Success is a combination of young people experience and outcomes and staff wellbeing and engagement. Wesley Young Healthy Minds has recently commenced a six-month pilot project measuring the engagement and experience of young people using the Session Rating Scale and Outcomes Rating Scale. This method provides instant feedback and client voice which shapes our interactions with the young people we are working with. Staff refine their approach based on this feedback and tailor future sessions and interactions. We will be measuring client feedback and how the change in approach impacts overarching outcomes. This empowers young people to have agency, ownership and input into service experience and design.
A critical assessment tool for our service is the ongoing reference panel, where young people (current participants and young people who have exited the program) participate in reviewing Wesley’s approach and practice. Up to 15 young people participate at any one time, and we are implementing groups in schools to aid access.
Question 7 – Do you currently service cohorts experiencing vulnerability, including those at risk of engaging with the child protection system? If not, how does service delivery need to adapt to provide support to these cohorts?

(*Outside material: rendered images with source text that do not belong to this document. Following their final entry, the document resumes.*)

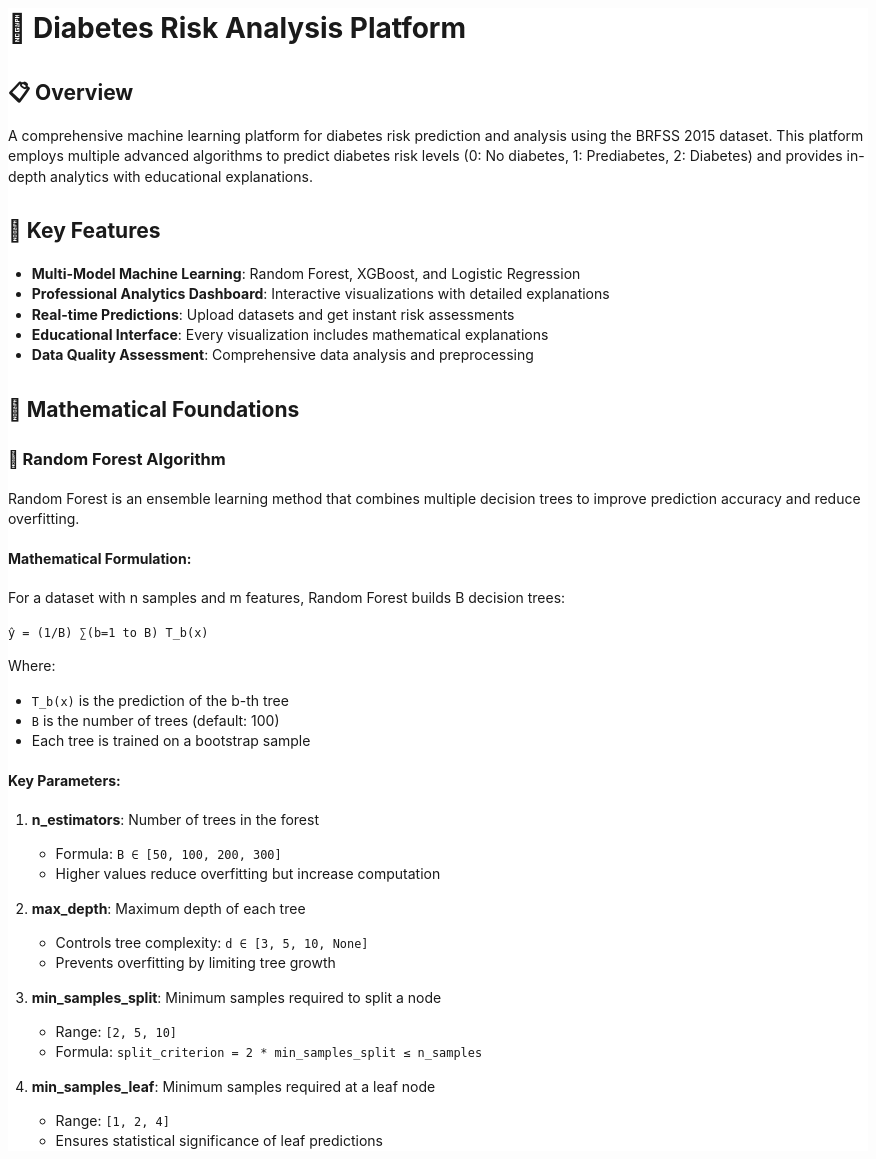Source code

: # 🏥 Diabetes Risk Analysis Platform

## 📋 Overview

A comprehensive machine learning platform for diabetes risk prediction and analysis using the BRFSS 2015 dataset. This platform employs multiple advanced algorithms to predict diabetes risk levels (0: No diabetes, 1: Prediabetes, 2: Diabetes) and provides in-depth analytics with educational explanations.

## 🎯 Key Features

- **Multi-Model Machine Learning**: Random Forest, XGBoost, and Logistic Regression
- **Professional Analytics Dashboard**: Interactive visualizations with detailed explanations
- **Real-time Predictions**: Upload datasets and get instant risk assessments
- **Educational Interface**: Every visualization includes mathematical explanations
- **Data Quality Assessment**: Comprehensive data analysis and preprocessing

## 🧮 Mathematical Foundations

### 🌲 Random Forest Algorithm

Random Forest is an ensemble learning method that combines multiple decision trees to improve prediction accuracy and reduce overfitting.

#### Mathematical Formulation:

For a dataset with n samples and m features, Random Forest builds B decision trees:

```
ŷ = (1/B) ∑(b=1 to B) T_b(x)
```

Where:
- `T_b(x)` is the prediction of the b-th tree
- `B` is the number of trees (default: 100)
- Each tree is trained on a bootstrap sample

#### Key Parameters:

1. **n_estimators**: Number of trees in the forest
   - Formula: `B ∈ [50, 100, 200, 300]`
   - Higher values reduce overfitting but increase computation

2. **max_depth**: Maximum depth of each tree
   - Controls tree complexity: `d ∈ [3, 5, 10, None]`
   - Prevents overfitting by limiting tree growth

3. **min_samples_split**: Minimum samples required to split a node
   - Range: `[2, 5, 10]`
   - Formula: `split_criterion = 2 * min_samples_split ≤ n_samples`

4. **min_samples_leaf**: Minimum samples required at a leaf node
   - Range: `[1, 2, 4]`
   - Ensures statistical significance of leaf predictions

Wesley is committed to supporting people who are most in need and our Young Healthy Minds program is accessed by young people and their families who are experiencing vulnerabilities:
• In our activity work plan developed in August 2020, we decided to target young people with a refugee experience and this has shaped our service delivery. For example, in the first few months of the plan we had brochures translated into key languages and set up client satisfaction surveys via the Translation and Interpreting Service.
• We have an ongoing reference panel in operation for up to 15 young people. As well as auditing our service and providing feedback, the young people on the panel identify gaps or challenges in their community. Young Healthy Minds staff then support young people to create and implement solutions. In this way the reference panel is a capacity-building approach for young people experiencing vulnerabilities.
• An Elders Reference Group works with Young Healthy Minds to ensure access and cultural safety for First Nations young people and their families in the area.
• Staff conduct visits to homes and schools to ensure access. This is particularly important with the growth of the western corridor of Newcastle which doesn’t yet have the infrastructure to connect residents with the social service system.
Question 9 – For all providers, are there other ways to improve collaboration and coordination across services and systems?
Wesley sees great opportunities for the Department of Social Services to improve collaboration and coordination across services and systems, including:
• Facilitating centralised training, particularly for developments being implemented as part of the contract
• Coordinating interagency meetings with providers and creating efficient mechanisms for information sharing
• Stronger partnerships with contract managers, where there is genuine collaboration and guidance.
Question 11 – Aside from additional funding, how can the department best work with you to support innovation in your services while maintaining a commitment to existing service delivery?
Innovation is fostered when staff are supported to do their work well, and have the time and space to think about gaps, challenges and possibilities. Wesley supports the development of robust systems and frameworks that simplify outcomes measurement and reporting, giving staff maximum time for clients.